Le paranoie procedono investendo la mia casa, troppo infantile, troppo colorata, troppo piccola; il giardino non ha nemmeno l’impianto di irrigazione a goccia, in camera da letto ho un ragno a cui ho dato un nome e un faretto fulminato da quattro anni, troppi jeans, niente aria condizionata, e come potrebbe mai un uomo amare una donna che possiede quattro pellicciotti sintetici? E poi il mio cane ha l’alito fetido, dorme in testa alla gente tipo colbacco, è morboso quanto me e ha un’inspiegabile passione per le zucchine crude. Non sono intelligente, forse lo ero, ma poi mi sono bruciata le cellule guardando Uomini e Donne in quarantena, non ho idea di cosa fare della mia vita, non ho nemmeno un tailleur da donna vera, non ho mai fatto la pulizia del viso e ho scoperto l’esistenza dei messaggi Instagram soltanto un mese fa. Sono simpatica, sagace, carina, so essere una buona amica, ma non sono amabile. Ci sono troppe cose da accettare per amare me, troppi compromessi, troppe ammaccature, troppi difetti, troppe storture che solo io posso capire ed accarezzare nel mio morbido salotto di auto-aiuto.

Così di fronte al potenziale principe sparisco, mi rinchiudo in un minimondo di cui sono la principessa sola ma felice, mi lamento degli innocui casi umani che mi offrono materiale per le mie storie, mi rifugio nell’abbraccio di amici eterni e non giudicanti. Scappo senza lasciare traccia allo sfortunato essere umano che forse avrebbe dormito volentieri col mio cane in testa, e magari sarebbe stato capace di montarmi un impianto di irrigazione in giardino.
Chissà se un giorno qualche viandante riuscirà a vincere il drago, spegnere il fuoco, superare i coccodrilli, scassinare il ponte levatoio e raggiungere me e le mie pellicce sintetiche. O magari per allora i capelli saranno cresciuti abbastanza per lanciare una treccia.

Il lupo solitario

A tutte noi diversamente sbarbe nate negli anni Settanta è capitato di uscire a bere una sciocchezza con uno che dichiaratamente ci trova bellissime, intelligentissime, brillantissime, simpaticissime, sexyssime. Poi è capitato che i drink diventassero due, o tre (o dodici per chi come me ha fatto la barista in adolescenza e regge più di un camionista), e allora che fai non ci mangi qualcosa per fare il fondino? E un Cynar con ghiaccio non ce lo metti per digerire la cena vegan?
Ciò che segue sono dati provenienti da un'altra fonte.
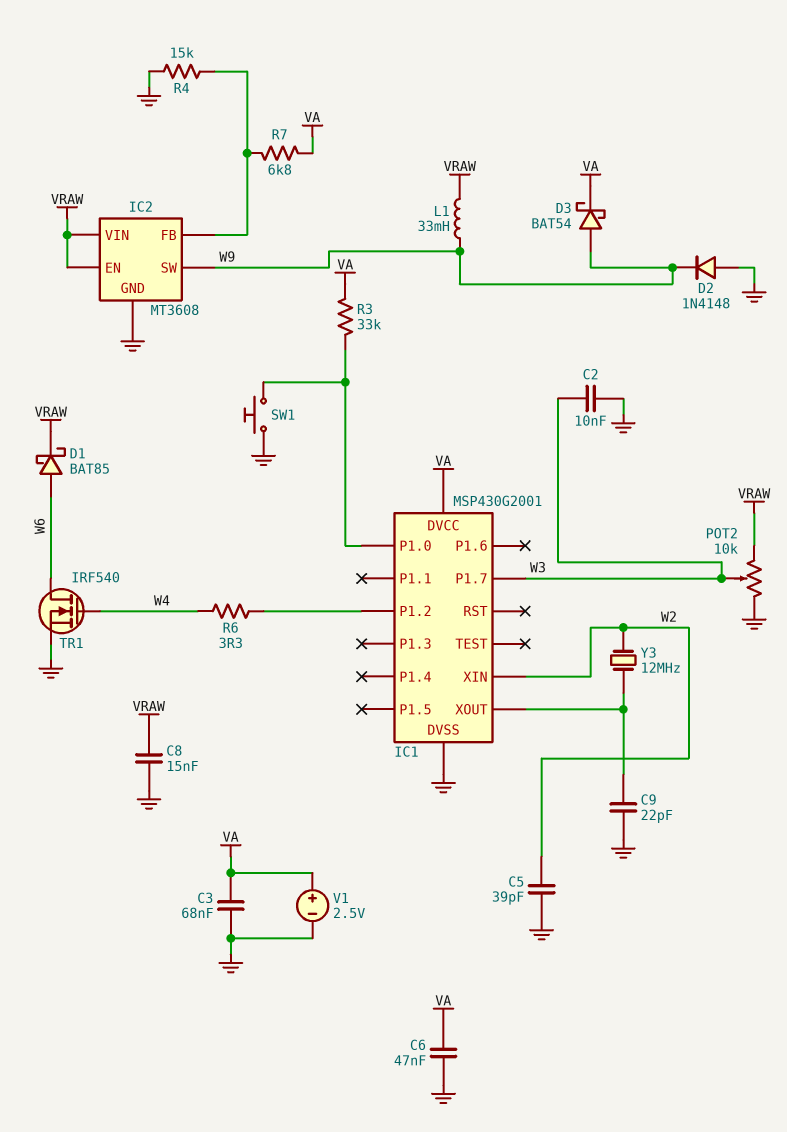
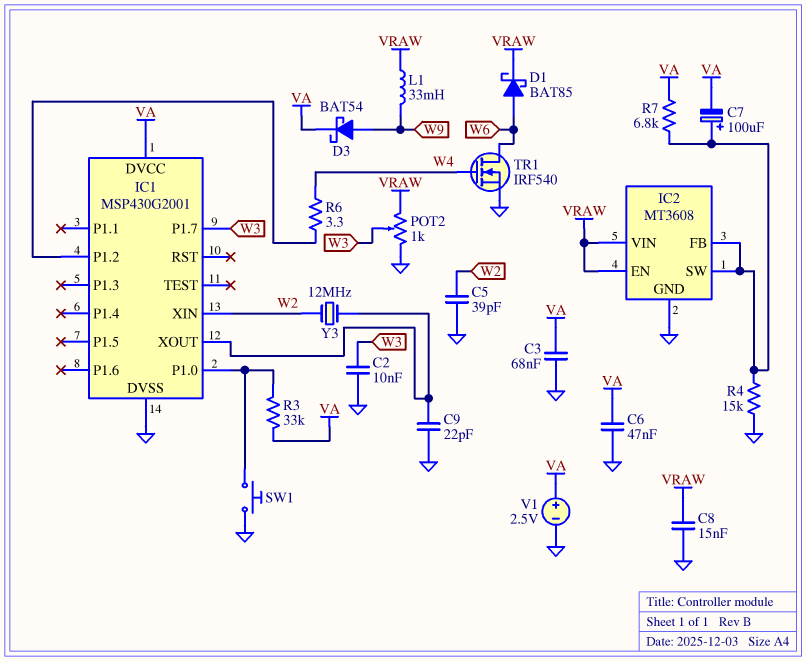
C7: none -> 100uF (plus IC2/FB, minus VA)
D2: diode 1N4148 (A GND, K W9) -> none
IC2 pin SW: W9 -> IC2/FB
POT2: 10k (GND, VRAW, wiper W3) -> 1k (GND, VRAW, wiper W3)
E l’alba al Pratello non la vuoi vedere? Insomma, dopo sette ore di complimenti superlativi e dopo aver esaurito le riserve alcoliche del Lussemburgo, ti trovi davanti al motorino – ove lui cavallerescamente ti ha accompagnato – ad attendere il limonissimo che ti faccia dimenticare tutti i casi umani su cui stai scrivendo un tomo di 900 pagine.

E invece no.

Goffo abbraccio con accenno di stretta in vita e bacino sulla guancia sono quel che ti meriti per aver volontariamente ignorato i segnali che ti avrebbero risparmiato l’ennesima uscita inutile. Il messaggino successivo “Grazie per la serata, sono stato benissimo” è il resto che ti meriti per non avergli fracassato il cranio sul quadrante dello scooter al primo accenno di diniego.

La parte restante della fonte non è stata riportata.